FCC Commissioner Mignon Clyburn, the remaining Democrat on the Commission, went head to head on the keyboard with FCC Chairman Ajit Pai Friday, clashing over whether his actions were legal when he reversed a decision made late in the Obama administration to let consumers apply their telecommunications subsidies to broadband services.
Clyburn, who served as the acting Chairman in 2013 prior to Tom Wheeler’s appointment to the position, blasted Pai, stating that his Friday news dump of important matters tucked in between 30 news releases for the day, “fell short of reasoned decision making.”
“Today is apparently ‘take out the trash day.’ In an eponymous episode of the West Wing, White House Chief of Staff Josh Lyman stated: ‘Any stories we have to give the press that we’re not wild about, we give all in a lump on Friday . . . Because no one reads the paper on Saturday.’ Today multiple Bureaus retract—without a shred of explanation—several items released under the previous administration that focus on competition, consumer protection, cybersecurity and other issues core to the FCC’s mission,” Clyburn said.
“In the past, then-Commissioner Pai was critical of the agency majority for not providing sufficient reasoning behind its decisions, citing specifically to the Supreme Court case Fox v. FCC which states: ‘The requirement that an agency provide reasoned explanation for its action would ordinarily demand that it display awareness that it is changing position. An agency may not, for example, depart from a prior policy sub silentio.’ ” Clyburn wrote.
She believes it is a basic principle of administrative procedure that actions must be accompanied by reasons for that action, else that action is unlawful.
“Yet that is exactly what multiple Bureaus have done today. The Bureaus rescind prior Bureau actions by simply citing a rule that allows them to do so, when in prior invocations of that rule there have been oft-lengthy explanations for the reasoning behind the actions,” Clyburn said.

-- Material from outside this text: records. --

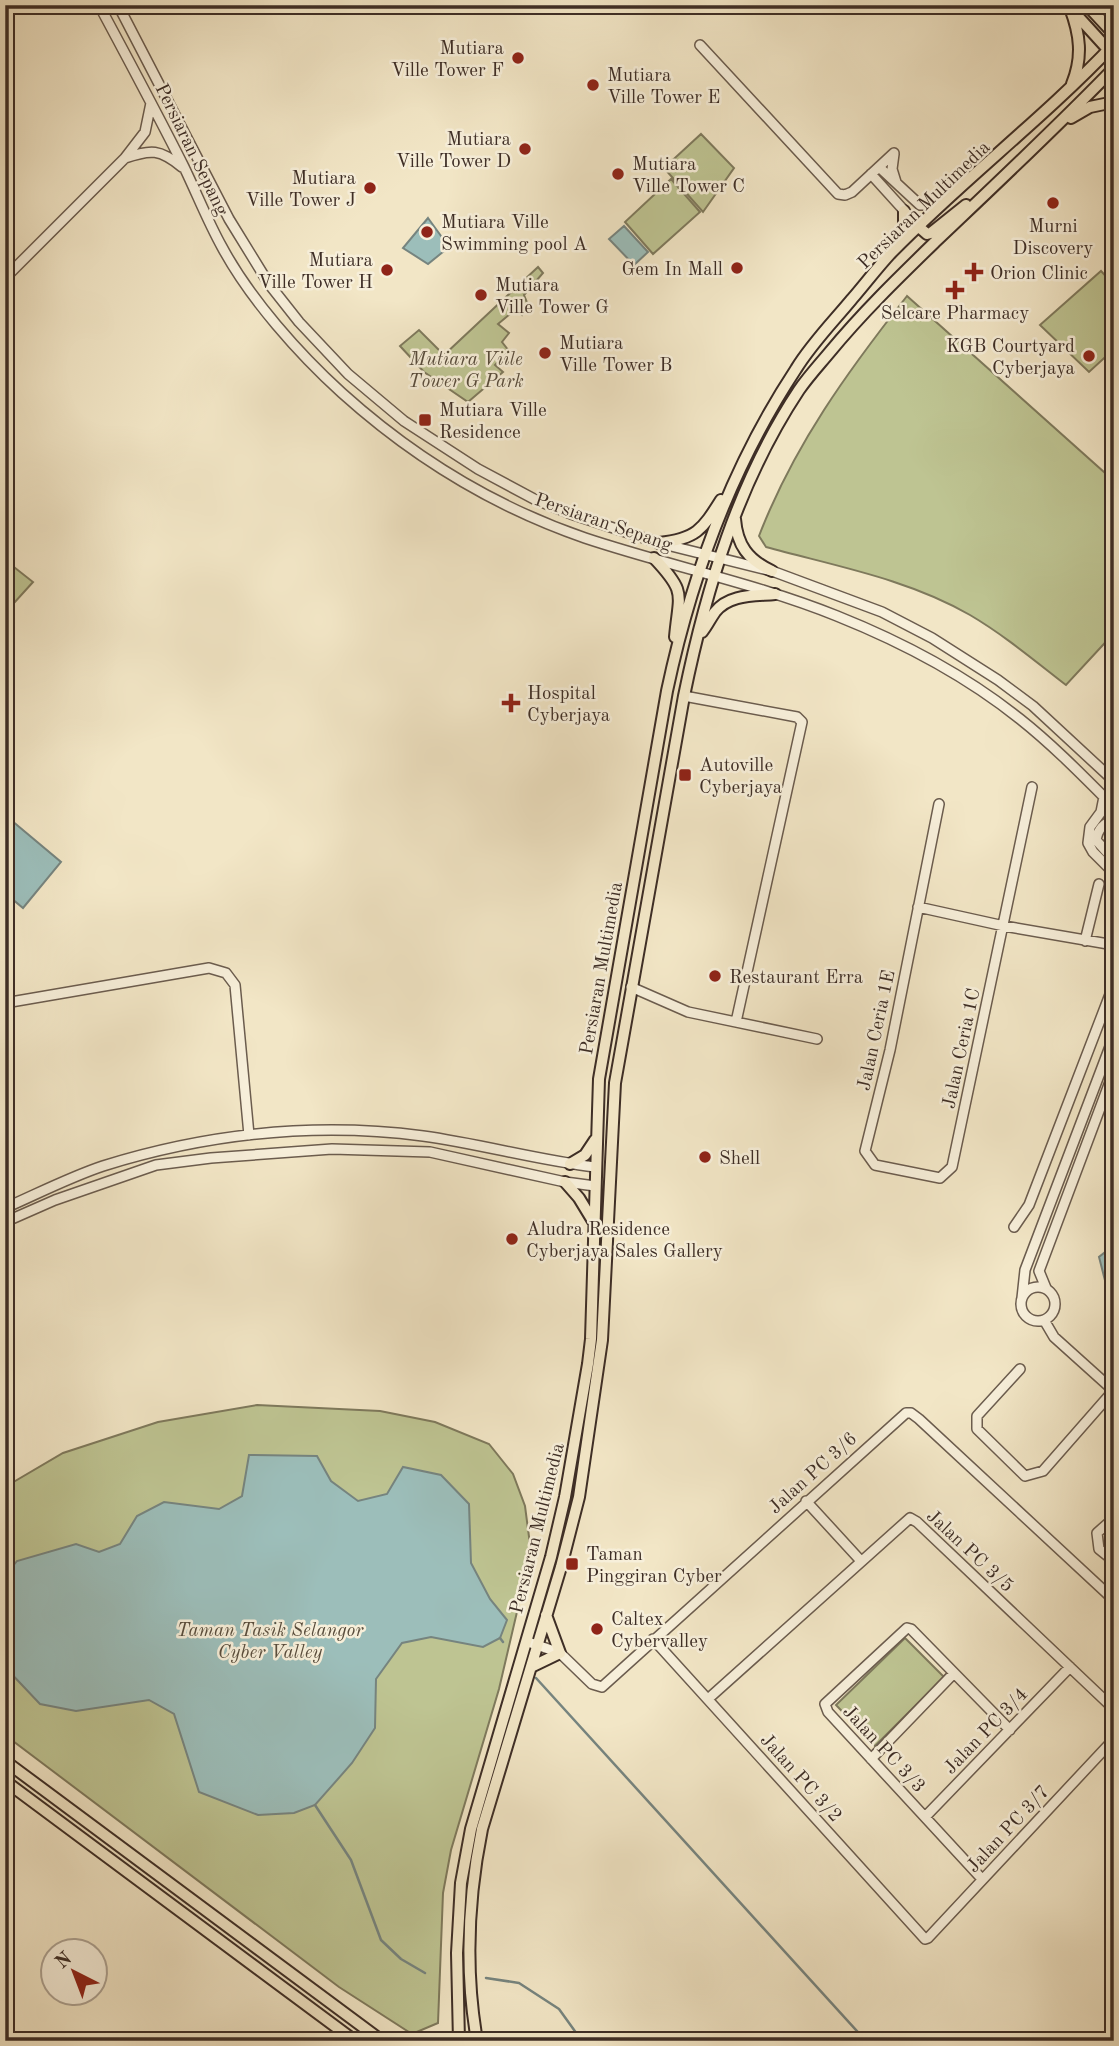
<svg xmlns="http://www.w3.org/2000/svg" width="1119" height="2046" viewBox="0 0 1119 2046" font-family="'Old Standard TT',serif">
<style>
.green{fill:#bec492;stroke:#7e795c;stroke-width:2}
.water{fill:#9cbeba;stroke:#76847f;stroke-width:2}
.lines{fill:none;stroke-linecap:round;stroke-linejoin:round}
.stream{stroke:#76847f;stroke-width:2.5}
.minor-casing{stroke:#6b5c4e;stroke-width:12}
.major-casing{stroke:#3e2e26;stroke-width:14}
.minor{stroke:#f7efda;stroke-width:9}
.major{stroke:#f2e6c6;stroke-width:10}
.poi-dot{fill:#8f2418;stroke:#f7efda;stroke-width:2.5}
.labels{text-anchor:middle;stroke-width:5;stroke-linejoin:round;paint-order:stroke}
.poi-label{font-size:19px;fill:#3e2e26;stroke:#f7efda;text-anchor:start}
.street-label{font-size:19px;fill:#3e2e26;stroke:#f7efda}
.park-label{font-size:19px;font-style:italic;fill:#584c3c;stroke:#f7efda}
</style>
<rect width="100%" height="100%" fill="#f2e6c6"/>
<filter id="stains"><feTurbulence type="fractalNoise" baseFrequency=".00286" numOctaves="4"/><feColorMatrix values="0 0 0 0 .2 0 0 0 0 .09 0 0 0 0 .02 0 0 0 .5 -.17"/></filter>
<radialGradient id="worn" r=".72"><stop offset=".6" stop-color="#630" stop-opacity="0"/><stop offset="1" stop-color="#630" stop-opacity=".3"/></radialGradient>
<!-- green -->
<path class="green" d="M 701,134 L 734,168 L 703,212 L 664,168 Z
M 671,179 L 700,212 L 653,254 L 625,222 Z
M 538,267 L 543,273 L 524,295 L 528,305 L 522,315 L 516,309 L 498,324 L 509,333 L 502,342 L 509,351 L 495,365 L 503,372 L 468,402 L 424,372 L 400,346 L 419,330 L 444,355 Z
M 1101,271 L 1114,285 L 1114,349 L 1089,372 L 1040,325 Z
M 907,296 L 1114,481 L 1114,633 L 1066,685 C 1035,661 1004,635 970,615 C 908,579 835,566 766,547 L 759,536 C 794,445 848,371 907,296 Z
M 5,560 L 33,582 L 5,613 Z
M 257,1405 L 380,1411 L 435,1422 L 489,1444 L 513,1474 L 525,1506 L 531,1552 L 499,1689 L 451,1850 L 443,1893 L 438,2023 L 412,2034 L 339,1987 L 5,1735 L 5,1487 L 63,1453 L 158,1422 Z
M 905,1638 L 944,1677 L 875,1746 L 836,1705 Z"/>
<!-- water -->
<path class="water" d="M 428,218 L 449,247 L 428,264 L 403,248 Z
M 624,226 L 648,252 L 634,265 L 609,239 Z
M 5,815 L 61,862 L 23,908 L 5,893 Z
M 1114,1245 L 1114,1303 L 1110,1300 L 1099,1257 Z
M 249,1455 L 317,1456 L 331,1481 L 358,1501 L 387,1494 L 403,1467 L 441,1475 L 469,1504 L 471,1563 L 490,1599 L 507,1620 L 500,1638 L 483,1647 L 431,1637 L 402,1643 L 376,1679 L 375,1728 L 352,1763 L 315,1805 L 294,1813 L 258,1815 L 199,1792 L 174,1714 L 149,1700 L 76,1711 L 40,1704 L 5,1667 L 5,1576 L 17,1561 L 76,1544 L 99,1552 L 120,1544 L 137,1516 L 164,1502 L 219,1509 L 242,1496 Z"/>
<g class="lines">
<!-- stream -->
<path class="stream" d="M 500,1638 L 503,1642
M 536,1678 L 866,2041
M 315,1805 L 351,1860 L 381,1940 L 401,1959 L 425,1973
M 486,1978 L 519,1983 L 559,2009 L 582,2041"/>
<!-- minor casing -->
<g class="minor-casing">
<path id="minor" d="M 99,5 C 128,59 157,113 184,167 C 197,194 208,222 222,247 C 250,299 299,354 342,393 C 413,457 495,507 585,538 C 669,566 755,583 837,616 C 902,642 965,675 1020,719 C 1054,746 1084,777 1114,807
M 118,5 L 229,219 L 269,284 L 299,322 L 348,374 L 404,421 L 478,469 L 534,499 L 571,514 L 659,543 L 772,571 L 882,612 L 932,638 L 998,680 L 1033,706 L 1114,781
M 700,45 L 838,194 L 845,195 L 852,192 L 894,153
M 151,103 L 145,132 L 125,158 C 151,149 160,149 182,167
M 894,154 L 892,169 L 896,182
M 879,167 L 920,205 L 929,205 L 945,198
M 871,174 L 919,227
M 5,278 L 125,158
M 684,696 L 797,717 L 802,722 L 736,1022
M 1104,797 L 1101,812 L 1090,827 L 1088,843 L 1093,852 L 1114,873
M 939,804 L 890,1050 L 865,1151 L 875,1165 L 940,1178 L 952,1167 L 1032,787
M 1114,820 C 1103,823 1098,829 1096,840 L 1114,860
M 918,907 L 1004,926 L 1114,945
M 1085,941 L 1099,884
M 631,987 L 688,1012 L 817,1039
M 5,1003 L 209,968 L 226,973 L 235,985 L 249,1135
M 5,1208 C 37,1194 70,1177 103,1166 C 206,1134 315,1122 423,1136 C 481,1144 537,1160 595,1167
M 5,1222 L 55,1200 L 156,1165 L 211,1158 L 332,1149 L 430,1152 L 565,1182 L 595,1186
M 1014,1227 L 1029,1205 L 1114,984
M1021 1304a17 17 0 1 1 34 0a17 17 0 1 1-34 0Z
M 1046,1288 L 1039,1271 L 1114,1071
M 1022,1298 L 1025,1270 L 1114,1036
M 1044,1320 L 1054,1337 L 1114,1391
M 1020,1369 L 977,1416 L 977,1429 L 1025,1476 L 1043,1471 L 1114,1390
M 806,1501 L 861,1561
M 1114,1518 L 1097,1533 L 1099,1549 L 1114,1561
M 653,1639 L 925,1939 L 928,1938 L 1114,1739
M 531,1643 L 560,1653 L 592,1684 L 602,1687 L 906,1413 L 911,1413 L 919,1419 L 1114,1600
M 708,1699 L 910,1518 L 917,1522 L 1114,1709
M 871,1759 L 954,1673
M 925,1817 L 1070,1667
M 982,1879 L 828,1712 L 825,1704 L 907,1628 L 911,1629 L 1010,1730"/>
</g>
<!-- major casing -->
<g class="major-casing">
<path id="major" d="M 1087,5 L 1114,34
M 1070,8 C 1080,34 1083,57 1072,84
M 1073,11 L 1114,56
M 1071,118 L 1090,107 L 1114,102
M 919,227 L 927,234 L 931,233 L 966,205
M 896,244 L 904,229 L 904,211
M 735,519 C 737,545 748,560 772,571
M 659,543 C 696,539 702,530 721,500
M 654,558 C 687,593 679,593 675,637
M 702,632 C 707,626 710,619 715,612 C 729,594 754,596 775,594
M 570,1164 L 585,1155 L 595,1140
M 565,1182 L 579,1198 L 593,1221
M 531,1667 L 560,1653 L 546,1615
M 5,1761 L 382,2041
M 5,1781 L 355,2041
M 459,2041 L 457,1953 L 461,1883 L 471,1829 L 551,1557 L 565,1497 L 588,1364 L 591,1339 L 599,1079 L 667,691 C 691,578 732,466 796,369 C 812,343 833,322 852,299 C 865,284 877,268 890,254 C 961,181 1043,119 1114,44
M 477,2041 C 465,1971 468,1898 482,1829 L 561,1567 L 579,1497 L 602,1340 L 615,1083 L 684,696 C 706,589 738,482 799,390 C 808,377 819,365 829,353 C 862,313 898,278 935,242 C 995,185 1056,128 1114,68"/>
</g>
<!-- minor -->
<use href="#minor" class="minor"/>
<!-- major -->
<use href="#major" class="major"/>
</g>
<!-- markers -->
<g class="poi-dot">
<circle cx="518" cy="58" r="7"/>
<circle cx="593" cy="85" r="7"/>
<circle cx="525" cy="149" r="7"/>
<circle cx="618" cy="174" r="7"/>
<circle cx="370" cy="188" r="7"/>
<circle cx="1053" cy="203" r="7"/>
<circle cx="427" cy="232" r="7"/>
<circle cx="737" cy="268" r="7"/>
<circle cx="387" cy="270" r="7"/>
<path d="M970.5 261.5h7v7h7v7h-7v7h-7v-7h-7v-7h7z"/>
<path d="M951.5 279.5h7v7h7v7h-7v7h-7v-7h-7v-7h7z"/>
<circle cx="481" cy="295" r="7"/>
<circle cx="545" cy="353" r="7"/>
<circle cx="1089" cy="356" r="7"/>
<rect x="418" y="413" width="14" height="14" rx="3.5"/>
<path d="M507.5 692.5h7v7h7v7h-7v7h-7v-7h-7v-7h7z"/>
<rect x="678" y="768" width="14" height="14" rx="3.5"/>
<circle cx="715" cy="976" r="7"/>
<circle cx="705" cy="1157" r="7"/>
<circle cx="512" cy="1239" r="7"/>
<rect x="565" y="1557" width="14" height="14" rx="3.5"/>
<circle cx="597" cy="1629" r="7"/>
</g>
<g class="labels">
<!-- poi labels -->
<g class="poi-label">
<text x="504" y="54" text-anchor="end">Mutiara<tspan x="504" dy="22">Ville Tower F</tspan></text>
<text x="607" y="81">Mutiara<tspan x="607" dy="22">Ville Tower E</tspan></text>
<text x="511" y="145" text-anchor="end">Mutiara<tspan x="511" dy="22">Ville Tower D</tspan></text>
<text x="632" y="170">Mutiara<tspan x="632" dy="22">Ville Tower C</tspan></text>
<text x="356" y="184" text-anchor="end">Mutiara<tspan x="356" dy="22">Ville Tower J</tspan></text>
<text x="441" y="228">Mutiara Ville<tspan x="441" dy="22">Swimming pool A</tspan></text>
<text x="1053" y="232" text-anchor="middle">Murni<tspan x="1053" dy="22">Discovery</tspan></text>
<text x="373" y="266" text-anchor="end">Mutiara<tspan x="373" dy="22">Ville Tower H</tspan></text>
<text x="723" y="275" text-anchor="end">Gem In Mall</text>
<text x="990" y="279">Orion Clinic</text>
<text x="495" y="291">Mutiara<tspan x="495" dy="22">Ville Tower G</tspan></text>
<text x="955" y="319" text-anchor="middle">Selcare Pharmacy</text>
<text x="559" y="349">Mutiara<tspan x="559" dy="22">Ville Tower B</tspan></text>
<text x="1075" y="352" text-anchor="end">KGB Courtyard<tspan x="1075" dy="22">Cyberjaya</tspan></text>
<text x="439" y="416">Mutiara Ville<tspan x="439" dy="22">Residence</tspan></text>
<text x="527" y="699">Hospital<tspan x="527" dy="22">Cyberjaya</tspan></text>
<text x="699" y="771">Autoville<tspan x="699" dy="22">Cyberjaya</tspan></text>
<text x="729" y="983">Restaurant Erra</text>
<text x="719" y="1164">Shell</text>
<text x="526" y="1235">Aludra Residence<tspan x="526" dy="22">Cyberjaya Sales Gallery</tspan></text>
<text x="586" y="1560">Taman<tspan x="586" dy="22">Pinggiran Cyber</tspan></text>
<text x="611" y="1625">Caltex<tspan x="611" dy="22">Cybervalley</tspan></text>
</g>
<!-- street labels -->
<g class="street-label">
<text transform="translate(193 149) rotate(64)" y="7">Persiaran Sepang</text>
<text transform="translate(923 204) rotate(-44)" y="7">Persiaran Multimedia</text>
<text transform="translate(604 521) rotate(19)" y="7">Persiaran Sepang</text>
<text transform="translate(600 968) rotate(-80)" y="7">Persiaran Multimedia</text>
<text transform="translate(875 1030) rotate(-78)" y="7">Jalan Ceria 1E</text>
<text transform="translate(960 1048) rotate(-78)" y="7">Jalan Ceria 1C</text>
<text transform="translate(812 1472) rotate(-42)" y="7">Jalan PC 3/6</text>
<text transform="translate(536 1528) rotate(-76)" y="7">Persiaran Multimedia</text>
<text transform="translate(971 1550) rotate(43)" y="7">Jalan PC 3/5</text>
<text transform="translate(985 1730) rotate(-46)" y="7">Jalan PC 3/4</text>
<text transform="translate(885 1748) rotate(47)" y="7">Jalan PC 3/3</text>
<text transform="translate(802 1777) rotate(48)" y="7">Jalan PC 3/2</text>
<text transform="translate(1007 1828) rotate(-47)" y="7">Jalan PC 3/7</text>
</g>
<!-- park labels -->
<g class="park-label">
<text x="466" y="365">Mutiara Viile<tspan x="466" dy="22">Tower G Park</tspan></text>
<text x="270" y="1636">Taman Tasik Selangor<tspan x="270" dy="22">Cyber Valley</tspan></text>
</g>
</g>
<!-- margin -->
<rect width="1119" height="2046" fill="none" stroke="#f2e6c6" stroke-width="28"/>
<rect x="7" y="7" width="1105" height="2032" fill="none" stroke="#3e2e26" stroke-width="3.5"/>
<rect x="14" y="14" width="1091" height="2018" fill="none" stroke="#3e2e26" stroke-width="2"/>
<!-- north arrow -->
<g transform="translate(74 1972) rotate(318)"><circle r="33" fill="#f7efda" stroke="#ada292" stroke-width="2"/>
<path d="M0-5L12 26L0 18L-12 26Z" fill="#8f2418"/>
<text y="-10" font-size="19" font-weight="bold" text-anchor="middle" fill="#3e2e26">N</text>
</g>
<rect width="100%" height="100%" filter="url(#stains)"/>
<rect width="100%" height="100%" fill="url(#worn)"/>
</svg>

“My office requested more than the allotted two days to review the dozen items released today. We were rebuffed. Then, we simply asked to have the Bureaus comply with the reasoned decision-making requirements of the APA. No deal. It is disappointing to see this Chairman engage in the same actions for which he criticized the prior Chairman. I am hopeful that in the future this Commission, consistent with our shared commitment to increased transparency, will heed the APA’s requirement for reasoned decision-making. The American public deserves no less.”
Midnight regulations will not see the sun rise
Justifying his move to rescind what he termed, ‘midnight regulations,’ Pai stated, “In the waning days of the last administration, the Federal Communications Commission’s bureaus and offices released a series of controversial orders and reports. In some cases, Commissioners were given no advance notice whatsoever of these midnight regulations. In other cases, they were issued over the objection of two of the four Commissioners. And in all cases, their release ran contrary to the wishes expressed by the leadership of our congressional oversight committees. These last-minute actions, which did not enjoy the support of the majority of Commissioners at the time they were taken, should not bind us going forward. Accordingly, they are being revoked.”